◆ Task directions ◆
Format the listing from its first line through the line containing "Melambung, DPRD Magetan Fasilitasi" as a JSON list of strings, one string per line, with blank lines omitted.

◆ Data supplied ◆
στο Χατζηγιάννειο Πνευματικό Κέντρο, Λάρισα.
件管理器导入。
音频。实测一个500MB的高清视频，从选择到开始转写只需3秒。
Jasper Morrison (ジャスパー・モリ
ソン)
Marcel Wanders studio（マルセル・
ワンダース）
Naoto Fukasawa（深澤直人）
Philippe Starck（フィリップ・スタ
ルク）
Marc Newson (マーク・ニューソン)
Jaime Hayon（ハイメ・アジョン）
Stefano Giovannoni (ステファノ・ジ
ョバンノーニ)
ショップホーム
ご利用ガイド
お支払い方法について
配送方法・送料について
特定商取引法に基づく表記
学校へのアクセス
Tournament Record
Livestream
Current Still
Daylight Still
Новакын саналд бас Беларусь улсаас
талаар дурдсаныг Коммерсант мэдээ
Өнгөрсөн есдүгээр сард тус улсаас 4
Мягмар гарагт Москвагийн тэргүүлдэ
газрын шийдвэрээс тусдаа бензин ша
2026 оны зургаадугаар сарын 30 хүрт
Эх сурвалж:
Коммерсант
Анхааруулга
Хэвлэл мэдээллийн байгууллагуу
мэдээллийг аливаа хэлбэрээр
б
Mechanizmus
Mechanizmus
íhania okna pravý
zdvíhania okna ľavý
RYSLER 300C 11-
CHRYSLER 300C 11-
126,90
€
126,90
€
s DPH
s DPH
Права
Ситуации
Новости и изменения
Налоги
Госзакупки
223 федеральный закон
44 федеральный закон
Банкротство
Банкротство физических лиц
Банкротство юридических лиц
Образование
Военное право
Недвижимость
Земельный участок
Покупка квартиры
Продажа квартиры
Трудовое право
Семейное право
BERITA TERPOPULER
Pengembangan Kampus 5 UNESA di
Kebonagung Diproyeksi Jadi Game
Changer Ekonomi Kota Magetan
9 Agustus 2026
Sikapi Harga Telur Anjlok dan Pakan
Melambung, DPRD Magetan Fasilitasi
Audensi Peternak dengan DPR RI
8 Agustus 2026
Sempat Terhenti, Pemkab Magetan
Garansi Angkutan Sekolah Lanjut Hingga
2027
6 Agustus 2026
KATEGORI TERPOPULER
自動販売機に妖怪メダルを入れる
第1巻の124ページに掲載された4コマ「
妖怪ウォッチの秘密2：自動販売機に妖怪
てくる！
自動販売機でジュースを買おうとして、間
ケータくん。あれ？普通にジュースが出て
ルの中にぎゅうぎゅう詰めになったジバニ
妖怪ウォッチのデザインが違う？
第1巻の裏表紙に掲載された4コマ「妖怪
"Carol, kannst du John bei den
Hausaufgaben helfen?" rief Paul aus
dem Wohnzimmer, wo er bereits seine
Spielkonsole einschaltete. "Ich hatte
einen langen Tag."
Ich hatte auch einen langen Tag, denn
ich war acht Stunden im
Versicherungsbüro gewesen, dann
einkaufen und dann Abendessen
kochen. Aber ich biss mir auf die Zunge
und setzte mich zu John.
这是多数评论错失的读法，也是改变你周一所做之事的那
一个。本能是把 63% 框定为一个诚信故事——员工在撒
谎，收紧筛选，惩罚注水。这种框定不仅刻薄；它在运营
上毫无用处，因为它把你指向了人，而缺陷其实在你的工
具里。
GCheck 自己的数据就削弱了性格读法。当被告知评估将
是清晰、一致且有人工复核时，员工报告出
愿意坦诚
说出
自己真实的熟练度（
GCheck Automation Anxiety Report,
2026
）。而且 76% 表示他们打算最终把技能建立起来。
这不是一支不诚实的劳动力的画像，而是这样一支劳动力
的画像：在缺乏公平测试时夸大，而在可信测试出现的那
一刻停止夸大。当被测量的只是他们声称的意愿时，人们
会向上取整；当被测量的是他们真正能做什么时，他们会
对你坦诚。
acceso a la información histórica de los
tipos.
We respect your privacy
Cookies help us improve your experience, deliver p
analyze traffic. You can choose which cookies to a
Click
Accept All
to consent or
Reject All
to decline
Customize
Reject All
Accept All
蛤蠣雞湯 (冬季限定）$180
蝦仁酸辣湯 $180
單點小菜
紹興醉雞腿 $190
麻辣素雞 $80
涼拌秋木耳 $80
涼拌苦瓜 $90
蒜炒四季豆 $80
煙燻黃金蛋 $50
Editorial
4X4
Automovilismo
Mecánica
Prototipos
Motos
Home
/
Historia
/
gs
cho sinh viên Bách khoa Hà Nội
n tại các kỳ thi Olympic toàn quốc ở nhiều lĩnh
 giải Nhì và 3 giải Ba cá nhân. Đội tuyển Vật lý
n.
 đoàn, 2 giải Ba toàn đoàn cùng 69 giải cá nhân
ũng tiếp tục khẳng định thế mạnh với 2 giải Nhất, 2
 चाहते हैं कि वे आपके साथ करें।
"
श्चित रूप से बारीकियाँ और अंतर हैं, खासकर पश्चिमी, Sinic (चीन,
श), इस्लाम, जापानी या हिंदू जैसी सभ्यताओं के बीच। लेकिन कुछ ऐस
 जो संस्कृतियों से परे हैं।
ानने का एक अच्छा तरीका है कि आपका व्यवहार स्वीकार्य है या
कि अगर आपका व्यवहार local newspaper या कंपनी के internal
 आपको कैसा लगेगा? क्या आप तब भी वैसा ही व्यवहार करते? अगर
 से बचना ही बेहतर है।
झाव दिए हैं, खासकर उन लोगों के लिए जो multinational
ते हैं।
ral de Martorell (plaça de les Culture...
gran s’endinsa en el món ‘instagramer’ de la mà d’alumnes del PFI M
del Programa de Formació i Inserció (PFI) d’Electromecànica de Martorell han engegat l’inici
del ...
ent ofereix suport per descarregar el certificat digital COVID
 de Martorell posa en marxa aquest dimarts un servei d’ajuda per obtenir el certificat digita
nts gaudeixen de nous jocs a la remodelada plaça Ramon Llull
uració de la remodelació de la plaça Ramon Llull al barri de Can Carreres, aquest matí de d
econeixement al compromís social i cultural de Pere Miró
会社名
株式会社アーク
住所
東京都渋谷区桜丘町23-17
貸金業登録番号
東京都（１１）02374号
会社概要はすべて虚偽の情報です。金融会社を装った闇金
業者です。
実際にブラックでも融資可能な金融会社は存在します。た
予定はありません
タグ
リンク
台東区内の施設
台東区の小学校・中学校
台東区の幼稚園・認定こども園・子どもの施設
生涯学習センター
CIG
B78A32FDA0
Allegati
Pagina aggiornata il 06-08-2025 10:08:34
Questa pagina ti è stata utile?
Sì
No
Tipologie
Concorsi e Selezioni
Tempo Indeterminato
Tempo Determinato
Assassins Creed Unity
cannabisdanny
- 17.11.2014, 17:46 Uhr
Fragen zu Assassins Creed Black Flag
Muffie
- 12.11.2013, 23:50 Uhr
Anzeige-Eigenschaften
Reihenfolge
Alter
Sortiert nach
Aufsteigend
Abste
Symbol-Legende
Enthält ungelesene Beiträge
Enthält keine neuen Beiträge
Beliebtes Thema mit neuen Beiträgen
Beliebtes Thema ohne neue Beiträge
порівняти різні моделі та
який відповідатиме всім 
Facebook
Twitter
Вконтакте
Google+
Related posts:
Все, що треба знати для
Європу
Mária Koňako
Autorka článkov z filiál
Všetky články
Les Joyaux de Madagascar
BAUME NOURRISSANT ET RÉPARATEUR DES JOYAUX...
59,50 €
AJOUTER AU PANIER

◆ Task result ◆
[
  "στο Χατζηγιάννειο Πνευματικό Κέντρο, Λάρισα.",
  "件管理器导入。",
  "音频。实测一个500MB的高清视频，从选择到开始转写只需3秒。",
  "Jasper Morrison (ジャスパー・モリ",
  "ソン)",
  "Marcel Wanders studio（マルセル・",
  "ワンダース）",
  "Naoto Fukasawa（深澤直人）",
  "Philippe Starck（フィリップ・スタ",
  "ルク）",
  "Marc Newson (マーク・ニューソン)",
  "Jaime Hayon（ハイメ・アジョン）",
  "Stefano Giovannoni (ステファノ・ジ",
  "ョバンノーニ)",
  "ショップホーム",
  "ご利用ガイド",
  "お支払い方法について",
  "配送方法・送料について",
  "特定商取引法に基づく表記",
  "学校へのアクセス",
  "Tournament Record",
  "Livestream",
  "Current Still",
  "Daylight Still",
  "Новакын саналд бас Беларусь улсаас",
  "талаар дурдсаныг Коммерсант мэдээ",
  "Өнгөрсөн есдүгээр сард тус улсаас 4",
  "Мягмар гарагт Москвагийн тэргүүлдэ",
  "газрын шийдвэрээс тусдаа бензин ша",
  "2026 оны зургаадугаар сарын 30 хүрт",
  "Эх сурвалж:",
  "Коммерсант",
  "Анхааруулга",
  "Хэвлэл мэдээллийн байгууллагуу",
  "мэдээллийг аливаа хэлбэрээр",
  "б",
  "Mechanizmus",
  "Mechanizmus",
  "íhania okna pravý",
  "zdvíhania okna ľavý",
  "RYSLER 300C 11-",
  "CHRYSLER 300C 11-",
  "126,90",
  "€",
  "126,90",
  "€",
  "s DPH",
  "s DPH",
  "Права",
  "Ситуации",
  "Новости и изменения",
  "Налоги",
  "Госзакупки",
  "223 федеральный закон",
  "44 федеральный закон",
  "Банкротство",
  "Банкротство физических лиц",
  "Банкротство юридических лиц",
  "Образование",
  "Военное право",
  "Недвижимость",
  "Земельный участок",
  "Покупка квартиры",
  "Продажа квартиры",
  "Трудовое право",
  "Семейное право",
  "BERITA TERPOPULER",
  "Pengembangan Kampus 5 UNESA di",
  "Kebonagung Diproyeksi Jadi Game",
  "Changer Ekonomi Kota Magetan",
  "9 Agustus 2026",
  "Sikapi Harga Telur Anjlok dan Pakan",
  "Melambung, DPRD Magetan Fasilitasi"
]